An der Moldawischen „Einreise“ sah der Polizist die Pässe durch und verschwand mit ihnen im Kabuff. Es war ein anderer als bei der „Ausreise“. Nach 10 Minuten kam er wieder, sagte, alles sei in Ordnung und schickte mich zur „Banka“. Dort traf ich auf einen Typen, ugf. 30 Jahre alt, der relativ gut Englisch konnte. Er fragte, wo ich gestern abend eingereist sei und wie viel ich dort für die Ökosteuer bezahlt hatte. Diese sei jetzt nämlich erneut zu bezahlen, weil die damals entrichtete angeblich nur für einen Tag galt. Er druckte eine Quittung aus, ich mußte 25 Moldau-Lei bezahlen. Ich gab ihm die 40 die ich noch hatte, daraufhin wünschte er mir einen schönen Abend. Damit war ich nicht ganz einverstanden. Weniger wegen den paar Cent, die er sich einstecken wollte, sondern eher weil ich das Geld als Andenken behalten wollte. Auf mein Drängen erhielt ich noch 10 Mickeymaus Wechselgeld, aber der Rest war dann wohl Trinkgeld, weil er mich nicht mehr verstehen wollte. Wir durften ohne Untersuchung des Autos weiter. Es war schon stockdüster und wir hörten wieder einmal Hundegebell aus allen Richtungen.

Wir bogen in Richtung Ștefan Vodă ab und folgten dort dem Weg nach Palanca, der Grenze Moldawiens zur Ukraine. Die Straßen wurden besser. Auf den letzten Kilometern war die Straße dort, wo nicht gerade Bauarbeiten waren, brandneu.

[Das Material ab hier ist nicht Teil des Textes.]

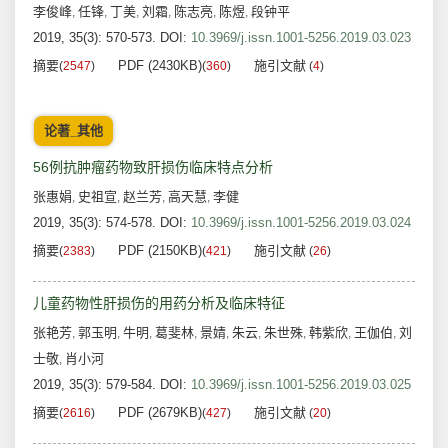
李俊峰
任锋
丁美
刘霜
陈志亮
陈煜
段钟平
,
,
,
,
,
,
2019, 35(3): 570-573.
DOI:
10.3969/j.issn.1001-5256.2019.03.023
摘要
PDF (2430KB)
施引文献
(
2547
)
(
360
)
(
4
)
论著_其他
56例抗肿瘤药物致肝损伤临床特点分析
张惠娟
史祖宣
赵兰芳
高天慧
李健
,
,
,
,
2019, 35(3): 574-578.
DOI:
10.3969/j.issn.1001-5256.2019.03.024
摘要
PDF (2150KB)
施引文献
(
2383
)
(
421
)
(
26
)
儿童药物性肝损伤的用药分析及临床特征
张艳芳
郭玉明
牛明
葛斐林
景婧
朱云
朱世殊
韩紫欣
王伽伯
刘
,
,
,
,
,
,
,
,
,
士敬
肖小河
,
2019, 35(3): 579-584.
DOI:
10.3969/j.issn.1001-5256.2019.03.025
摘要
PDF (2679KB)
施引文献
(
2616
)
(
427
)
(
20
)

Nachdem wir einige Beinahe-Geisterdörfer passiert hatten, erreichten wir die moldawische Ausreise. Dort wurden die Pässe durchgesehen, die Ausreisestempel gesetzt und wir wurden zum Zoll weitergeschickt. Erst wußte ich nicht, wo der war, weil es kein weiteres Gebäude gab. Ich fragte herum und ein dicklicher alter Mann kam herbei, sah kurz in den Kofferraum und wünschte uns noch einen schönen Abend, obwohl die Sheriff-Tüten vor ihm aufgebahrt waren und darin allerhand zollrelevanter Kram steckte.

Es folgten ugf. 5 km Niemandsland – unheimlich. Wir sahen die Grenzpfähle von Moldawien und der Ukraine. Die ukrainischen Grenzgebäude folgten erst eine gute Weile später.

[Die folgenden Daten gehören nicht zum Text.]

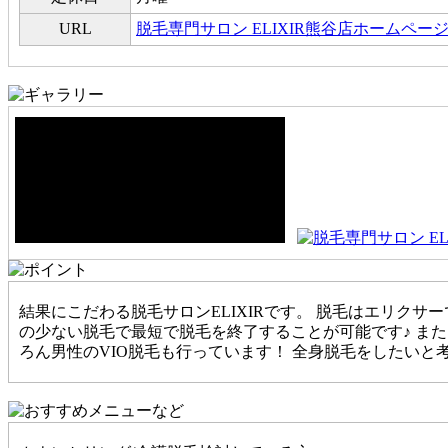
URL
脱毛専門サロン ELIXIR熊谷店ホームペー
結果にこだわる脱毛サロンELIXIRです。 脱毛はエリク
の少ない脱毛で最短で脱毛を終了することが可能です♪ ま
ろん男性のVIO脱毛も行っています！ 全身脱毛をしたい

Eine Polizistin gab uns einen Talon mit unserem Kennzeichen und der Passagierzahl. Das war ihre einzige Aufgabe. Mit diesem Zettel ging ich an einen Schalter, wo die Pässe gestempelt und gescannt wurden. Fertig, komplett ohne Wartezeit. Eine Zollkontrolle gab es nicht. Wir waren im 17. Land unserer Fahrt. Die Straße führte direkt nach Odessa, was gute 40 km von der Grenze entfernt war. Es war schon kurz vor Mitternacht. Wir suchten nach einem Hotel. Nachdem wir ukrainische Mickeymaus abgehoben hatten, fuhren wir kreuz und quer durch die Stadt, wobei das viele Kopfsteinpflaster mich langsam verrückt machte. Hatte das Steuer heute auch noch nicht an Taylan abgegeben. Irgendwann erreichten wir ein Hochhaus des Hotel Yunost. An der Rezeption erhielten wir das günstigste Zimmer, was leider immer noch recht teuer war. 15,50 EUR pro Person und Nacht. Es war mit seinem sowjetischen Charme auch recht spartanisch, das Bad mußten wir uns mit dem gegenüberliegenden Zimmer teilen. Aber wir hatten ja keine Wahl, und Wildcampen war nicht Taylans Sache. Wir aßen zu Abend, tranken 1-2 Bier und legten uns hin. Morgen wollten wir auf die Krim fahren.